**What you have to do**:
Format the lines of the material as a Markdown table with the columns "No." and "Line", numbering each row and leaving out blank lines.

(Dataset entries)
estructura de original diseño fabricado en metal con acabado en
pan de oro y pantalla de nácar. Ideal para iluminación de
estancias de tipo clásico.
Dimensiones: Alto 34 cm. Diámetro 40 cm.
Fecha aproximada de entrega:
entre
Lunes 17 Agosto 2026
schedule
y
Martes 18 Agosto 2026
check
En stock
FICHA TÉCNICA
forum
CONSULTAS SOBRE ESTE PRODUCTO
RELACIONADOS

**Final answer**:
| No. | Line |
|---|---|
| 1 | estructura de original diseño fabricado en metal con acabado en |
| 2 | pan de oro y pantalla de nácar. Ideal para iluminación de |
| 3 | estancias de tipo clásico. |
| 4 | Dimensiones: Alto 34 cm. Diámetro 40 cm. |
| 5 | Fecha aproximada de entrega: |
| 6 | entre |
| 7 | Lunes 17 Agosto 2026 |
| 8 | schedule |
| 9 | y |
| 10 | Martes 18 Agosto 2026 |
| 11 | check |
| 12 | En stock |
| 13 | FICHA TÉCNICA |
| 14 | forum |
| 15 | CONSULTAS SOBRE ESTE PRODUCTO |
| 16 | RELACIONADOS |